I don’t usually comment on current events, because others do it better, but I’m having a hard time letting this one go. Fresh Air featured an interview today with a journalist, Cam Simpson, a Chicago Tribute reporter who has written a story about 12 Nepalese workers who were abducted and executed in Iraq in August. The full story is available at the Chicago Tribune Online.
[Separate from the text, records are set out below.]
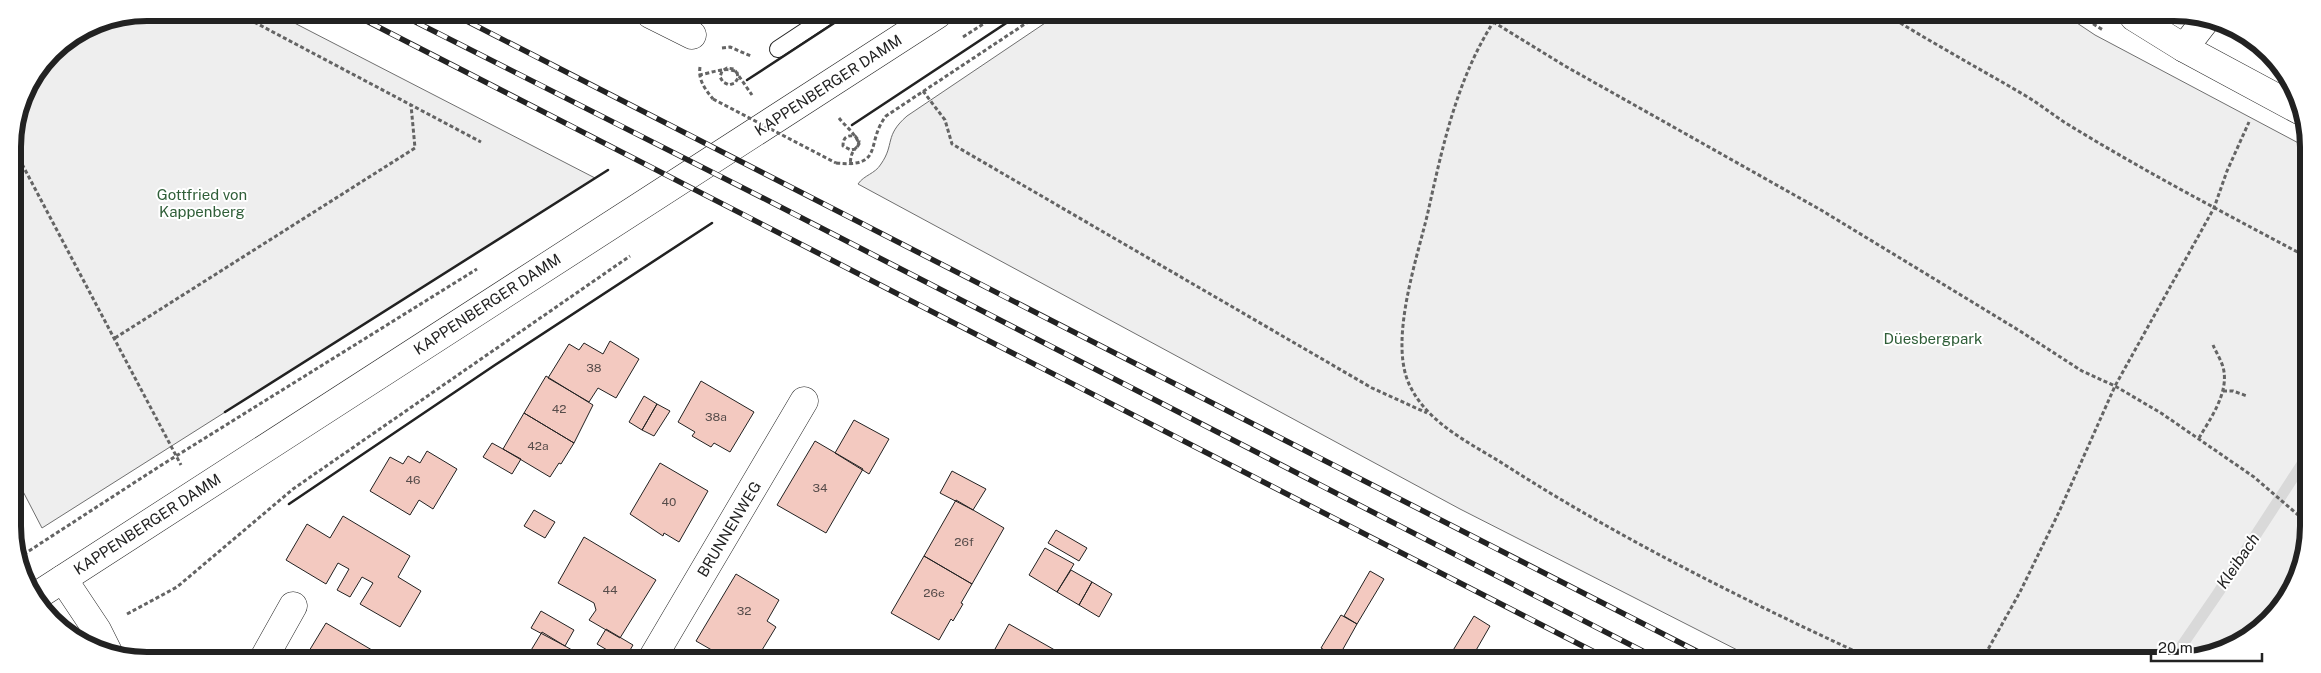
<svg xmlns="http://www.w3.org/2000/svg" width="2321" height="673" font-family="'Public Sans',sans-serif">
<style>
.green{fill:#eee;stroke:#6f6f6f}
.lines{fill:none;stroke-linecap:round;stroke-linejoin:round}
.stream{stroke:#d9d9d9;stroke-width:11}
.building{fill:#f3c9c0;stroke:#222}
.lane-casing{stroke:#222;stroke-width:18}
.street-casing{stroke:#222;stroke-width:29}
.secondary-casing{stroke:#222;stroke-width:29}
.path{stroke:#646464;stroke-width:3;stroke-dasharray:4 2.5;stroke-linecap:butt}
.lane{stroke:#fff;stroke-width:16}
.street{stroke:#fff;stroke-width:28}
.secondary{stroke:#fff;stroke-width:28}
.rail-casing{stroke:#222;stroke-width:5.5}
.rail{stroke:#fff;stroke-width:4;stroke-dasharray:11;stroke-linecap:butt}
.path-bridge{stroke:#646464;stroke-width:3;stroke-dasharray:4 2.5;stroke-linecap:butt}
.wall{stroke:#222;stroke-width:2.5}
.labels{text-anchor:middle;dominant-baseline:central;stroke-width:4;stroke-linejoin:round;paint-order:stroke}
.number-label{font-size:12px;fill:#564c4a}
.street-label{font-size:15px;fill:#222;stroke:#fff}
.park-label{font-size:15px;fill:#2f5e38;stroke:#fff}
.water-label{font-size:16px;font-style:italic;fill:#222;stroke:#fff}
.rim{fill:none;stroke:#222;stroke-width:6}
</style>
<rect width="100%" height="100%" fill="#fff"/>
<!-- green -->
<path class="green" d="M147 13H275L595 178 42 528 15 476 13 139 23 95 52 52 96 23Z
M1057 15 2068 17 2095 35 2306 147 2304 560 2286 600 2256 632 2182 660 1755 659 1460 509 858 184C864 175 875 174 881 164 895 144 884 136 907 116Z"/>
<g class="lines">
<!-- stream -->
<path class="stream" d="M2172 660 2218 593 2304 461"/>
</g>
<!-- building -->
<path class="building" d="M610 341 639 359 616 398 598 388 589 402 548 378 569 344 579 350 584 343 603 354Z
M546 376 593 405 574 443 524 413Z
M701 381 754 412 730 452 714 443 711 447 692 436 695 432 678 422Z
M644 396 657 404 642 430 629 422Z
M657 404 670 411 654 436 642 430Z
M524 413 574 443 561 464 559 463 550 477 503 449Z
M854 420 889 439 869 474 835 453Z
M815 441 863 469 826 533 777 505Z
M492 443 521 459 512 474 483 457Z
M427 451 457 469 433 509 419 500 410 515 370 491 390 457 403 464 408 456 420 463Z
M660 463 708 491 679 542 664 533 663 536 630 514Z
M952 471 986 489 973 510 940 493Z
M956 500 1004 528 972 584 924 556Z
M534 510 555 522 545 538 524 526Z
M343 516 410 556 398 577 421 591 400 627 360 604 373 583 362 577 350 597 337 590 349 569 338 563 326 584 286 560 307 524 330 538Z
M1056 530 1087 548 1079 561 1048 543Z
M584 537 656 580 620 638 589 620 596 610 594 603 558 583Z
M1045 548 1074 564 1057 592 1029 575Z
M924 556 972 584 961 603 963 604 953 621 951 619 939 640 891 613Z
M1071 570 1092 582 1079 605 1057 592Z
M1370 571 1384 579 1357 624 1344 616Z
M736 574 779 600 767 621 776 627 759 655 750 650 746 657H724L696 641Z
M1092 582 1112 594 1099 617 1079 605Z
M541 611 574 630 565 646 531 628Z
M1341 615 1357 624 1338 658 1321 648Z
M1474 616 1490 626 1471 659H1463L1452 652Z
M326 623 377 653 375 657 306 656Z
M1009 624 1053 649 1048 658H990Z
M606 629 633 645 626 657H619L597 644Z
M542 632 565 646 584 657H527Z
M1053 649 1068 658H1048Z"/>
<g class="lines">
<!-- lane casing -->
<g class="lane-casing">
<path id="lane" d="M778 49 831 14"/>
</g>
<!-- street casing -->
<g class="street-casing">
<path id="street" d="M650 14 692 35
M2184 48 2208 17
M63 579 97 630 109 654
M265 656 293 606
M653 657 804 401"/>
</g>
<!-- secondary casing -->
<g class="secondary-casing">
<path id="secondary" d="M2134 17 2184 48 2301 111
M38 595 938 14"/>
</g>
<!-- path -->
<path class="path" d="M237 13 481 142
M1482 15 1565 66 1821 210 2020 331 2082 371 2115 386 2161 413 2254 477 2304 520
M1498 15C1458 74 1443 144 1428 212 1417 259 1388 342 1410 386 1428 423 1468 442 1502 463 1620 539 1746 601 1874 660
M1889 16C1934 44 1980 69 2026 96 2039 104 2051 113 2064 122 2142 170 2224 213 2305 256
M2082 17 2103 30
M858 22 870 14
M963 37 999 14
M722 48 730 47 751 56
M700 67C698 80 705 89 713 99
M699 75C711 73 727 66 737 72L738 78 735 83 729 85 723 82 720 77 722 71 727 68 734 69 752 95
M923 91 945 120 952 144 1372 388 1427 413
M839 118C845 126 856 134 859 144L856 149 851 150 843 146C843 137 847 135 855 136L859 141 858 146C851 152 851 156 850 165
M13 147 181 465
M836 163C885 168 865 143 886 116L1040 14
M115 338 415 148 411 105
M2223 391H2233L2247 396
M2199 438C2210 419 2230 392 2223 367 2221 360 2216 352 2213 345
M18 558 160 466 477 269
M127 614 177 587 293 489 630 256
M1982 660 2020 592 2059 512 2115 386 2214 208 2227 171 2249 122"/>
<!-- lane -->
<use href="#lane" class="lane"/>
<!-- street -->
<use href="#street" class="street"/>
<!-- secondary -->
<use href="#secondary" class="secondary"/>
<!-- rail casing -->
<g class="rail-casing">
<path id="rail" d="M351 13 1608 659
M398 13 763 198 1658 659
M451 13 1712 659"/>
</g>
<!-- rail -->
<use href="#rail" class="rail"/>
<!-- path-bridge -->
<path class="path-bridge" d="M713 99 836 163"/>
<!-- wall -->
<path class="wall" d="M747 80 848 14
M852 125 1020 14
M225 412 608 170
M289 504 495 365 712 223"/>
</g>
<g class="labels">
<!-- number labels -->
<g class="number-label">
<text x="594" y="368">38</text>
<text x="559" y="409">42</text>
<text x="716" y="417">38a</text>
<text x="538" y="446">42a</text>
<text x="413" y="480">46</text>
<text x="820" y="488">34</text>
<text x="669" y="502">40</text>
<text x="964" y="542">26f</text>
<text x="610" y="590">44</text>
<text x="934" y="593">26e</text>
<text x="744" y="611">32</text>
</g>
<!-- street labels -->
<g class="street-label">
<text transform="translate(828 85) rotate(-33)">KAPPENBERGER DAMM</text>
<text transform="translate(487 304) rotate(-33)">KAPPENBERGER DAMM</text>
<text transform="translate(147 524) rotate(-33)">KAPPENBERGER DAMM</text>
<text transform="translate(729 529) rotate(-59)">BRUNNENWEG</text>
</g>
<!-- park labels -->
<g class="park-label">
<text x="202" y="194">Gottfried von<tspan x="202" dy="17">Kappenberg</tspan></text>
<text x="1933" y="338">Düesbergpark</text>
</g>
<!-- water labels -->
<g class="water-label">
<text transform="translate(2238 561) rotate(-56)">Kleibach</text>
</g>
</g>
<!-- crop -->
<path d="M0 0H2321V673H0ZM147 21H2174A126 126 0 0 1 2300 147V526A126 126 0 0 1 2174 652H147A126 126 0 0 1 21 526V147A126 126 0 0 1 147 21Z" fill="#fff" fill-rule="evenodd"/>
<path class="rim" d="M147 21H2174A126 126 0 0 1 2300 147V526A126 126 0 0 1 2174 652H147A126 126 0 0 1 21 526V147A126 126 0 0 1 147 21Z"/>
<!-- scale -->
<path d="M2151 653v8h111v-8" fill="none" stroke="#222222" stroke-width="2.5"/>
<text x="2158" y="653" font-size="15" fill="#222222" stroke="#ffffff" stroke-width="4" paint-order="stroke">20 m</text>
</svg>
So here’s where your tax dollars are going:

  • Kellogg, Brown and Root (KBR), a division of Halliburton (Dick Cheney’s company), supply most of cheap labor required for support services for the troops in Iraq.
  • Because of (legitimate) security concerns, KBR sources most of its workers as so-called Third-Party Nationals.
  • Many nations, including Nepal, have banned their citizens from working in Iraq because of concerns of safety and exploitation, but KBR looks the other way.
  • KBR uses Middle-Eastern subcontractors to source these workers, who use the same fraudulent and coercive practices that the US condemns in other countries.
  • US Federal law requires that companies like KBR provide death and disability benefits to workers in venues like Iraq, but KBR does not inform workers or their families of this, and isn’t paying against any claims.

So the 12 Nepalese workers that the story describes borrowed $3500 (a huge sum!) to work (they were told) in Jordan for $800 per month. Instead, they were taken to Iraq where they would have earned $300 per month, effectively in debt-slavery since they would never be able to pay off the loan given the interest they were charged. On the road from the airport they were given no protection (not cost-effective!), and were kidnapped, held, and gruesomely executed on video a few days later.

We heard very little about this story on the news, even on more serious and balanced sources like NPR.

I feel an enormous sense of anger and shame at my country when it condones and facilitates such exploitation and neglect of human life.